Science, Creation & EvolutionNoahs Flood is it real, is it global?I'm curious to know what the views are on this subject from various folks on the board. I'll start with an interesting abstract from the Geological Society of America Meeting in 2000 (available online at:
http://rock.geosociety.org/docs/absinde ... /51194.htm
Rapidly rising sea level during the last deglaciation inundated the floor of the Persian Gulf, which had been subaerially exposed during glaciation. This cut off the supply of calcareous bioclasts, oolites, and ooids from the Gulf floor, which had been deflated by the Shamal Winds during low sea level, depriving dunes on the Arabian Peninsula of the calcareous components that characterize glacial periods. Radiocarbon ages on these calcareous clasts are mainly >12 ka, and agree with the IR luminescence dates on quartz in these dunes. During exposure of the Persian Gulf floor, the course of the Tigris and Euphrates Rivers extended >1000 km east from its present mouth in Iraq. From 12-6 ka, postglacial sea level rise forced people living on the flat Gulf floor to rapidly migrate to higher areas.

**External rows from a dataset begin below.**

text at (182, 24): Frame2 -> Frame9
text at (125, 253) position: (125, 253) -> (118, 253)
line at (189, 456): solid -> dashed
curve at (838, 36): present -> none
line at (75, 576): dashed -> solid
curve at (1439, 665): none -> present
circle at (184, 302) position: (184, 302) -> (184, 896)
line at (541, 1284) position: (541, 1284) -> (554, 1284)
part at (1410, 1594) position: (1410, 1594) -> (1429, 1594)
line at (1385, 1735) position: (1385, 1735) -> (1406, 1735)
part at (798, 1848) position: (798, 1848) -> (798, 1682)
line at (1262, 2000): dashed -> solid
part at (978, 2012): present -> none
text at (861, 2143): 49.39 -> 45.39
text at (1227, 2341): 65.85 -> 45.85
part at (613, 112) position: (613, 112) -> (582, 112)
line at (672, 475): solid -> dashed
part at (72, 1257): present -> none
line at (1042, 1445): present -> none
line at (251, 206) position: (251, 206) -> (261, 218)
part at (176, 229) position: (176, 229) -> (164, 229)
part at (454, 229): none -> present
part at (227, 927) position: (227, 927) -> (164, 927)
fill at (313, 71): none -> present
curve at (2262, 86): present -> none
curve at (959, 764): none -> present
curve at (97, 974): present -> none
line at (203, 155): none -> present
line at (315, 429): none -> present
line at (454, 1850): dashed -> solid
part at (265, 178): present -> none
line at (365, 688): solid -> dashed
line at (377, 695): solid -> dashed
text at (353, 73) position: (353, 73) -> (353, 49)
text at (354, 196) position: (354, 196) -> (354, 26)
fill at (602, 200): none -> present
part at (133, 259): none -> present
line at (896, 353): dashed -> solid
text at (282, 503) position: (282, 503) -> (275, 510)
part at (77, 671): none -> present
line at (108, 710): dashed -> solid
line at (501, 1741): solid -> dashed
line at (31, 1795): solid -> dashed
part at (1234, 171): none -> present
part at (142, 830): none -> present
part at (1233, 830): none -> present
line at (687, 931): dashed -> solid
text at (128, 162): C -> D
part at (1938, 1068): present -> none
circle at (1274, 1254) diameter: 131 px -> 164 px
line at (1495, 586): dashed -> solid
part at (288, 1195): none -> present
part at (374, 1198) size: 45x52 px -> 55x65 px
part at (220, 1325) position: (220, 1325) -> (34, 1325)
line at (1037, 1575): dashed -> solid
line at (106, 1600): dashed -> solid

Rates of this transgression at times exceeded 1 km per year, notably around 12-11.5 and 9.5-8.5 ka radiocarbon years. We believe this rapid flooding of the 260,000 km2 floor of the Persian Gulf is the source of the legend about a great flood recorded in the Epic of Gilgamesh, which was written on clay tablets (about 4800 yrs BP in the first cuneiform script) that were discovered at the western end of the modern Persian Gulf; scholars believe this is the probable origin of the story of Noah’s Flood found in Genesis 7-8 of the Bible. Migration into this region, known as Mesopotamia, would have been a logical result of postglacial sea level rise that forced people to move westward up the Tigris and Euphrates Rivers into the 'cradle of civilization'. In fact, early biblical stories have a Mesopotamian background. We believe that linking Noah’s Flood to the Persian Gulf basin is more compatible from a geographic and a human history perspective than is linking it to the Black Sea basin >1000 km to the northwest beyond the high mountains of Turkey, as Ryan and Pittman have done.